The Grasp of Marduk

 I like this picture. This is a statue of Marduk. An ancient Babylonian  god, represented or perhaps believed to be incarnated himself in this  famous gold statue for centuries.  Behind him is the temple of Marduk,  which was allegedly used as a model for the tower of Babel. Believed to  be 800 pounds, 13 feet tall, whoever was in control of this statue was  said to be the ruler of Babylon--in the grasp of Marduk. To the sides of  him (but not facing him) are horn and harp players, surrounded by  people bowing down to this authority of antiquity (Playing their  Babylonian nation anthem, perhaps?). It would be difficult to imagine  the extent that something so material could mean to their culture.

It  made me think of the parallels to the American flag. It's cultural  significance, it's heightened level of prestige, and the raging  controversy that people have been quick to take sides on how we should  go about honoring it, or NOT honoring it. Lots of thought and rules have  been put into how we should respect it, and what it makes someone if  they don't respect it.  To some the public debate sparked by Kaepernick  protesting the national anthem and saluting the flag is an absolute  disrespect to the men and women that have or continue to protect and  serve. To others he is a herald of awareness to systematic racism and  inequality, exercising his constitutional right for social justice.  Whatever your stance on the issue, you are standing on the other side of  many Americans, and we remain divided.

During  the rise of the Persian Empire, Persian armies ransacked Babylon and  annexed it into the empire. They got a hold of the Marduk statue and as  an act of retribution, melted the statue--prohibiting anybody from the  grasp of Marduk again. The ultimate disrespect to their god. The  worshipers of Marduk died, and he became a dead god, a story of the  past. Their progeny went on to worship other gods as his grasp on the  minds of the Babylonians faded into memory.
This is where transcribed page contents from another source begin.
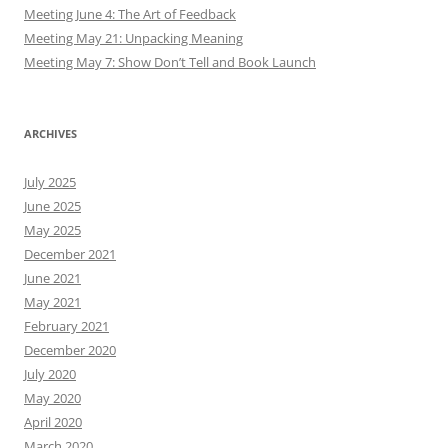
Meeting June 4: The Art of Feedback
Meeting May 21: Unpacking Meaning
Meeting May 7: Show Don’t Tell and Book Launch
ARCHIVES
July 2025
June 2025
May 2025
December 2021
June 2021
May 2021
February 2021
December 2020
July 2020
May 2020
April 2020
March 2020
History  shows us that symbols of national identity, although fleeting, live  inside of us. We live within our symbols more than we live inside  ourselves. The ones we have chosen to represent the achievements of our  reality have become our reality. They have given us something other than  the things they symbolize, and we should be clear about what they have  taken away. As humans innately do, we have gotten to caught up in the  momentum of the worship of our cultural symbols. We have designed  systems of overly specific etiquette. Rituals that have been imposed on  us, but not thought up by us. Now as we struggle on what exactly we  should be doing with our symbols as our country wrestles with it's  identity, we should remember what they actually are: a piece of fabric. A  book. A monument. An image.

As  civilizations rise and fall, symbols come and go, what remains is the  redundant behavior of people placing detailed oriented, particular  rituals around their representations.

Can we distance ourselves from the weight of our symbols for some clarity of the moment?

Or are we still in the grasp of Marduk?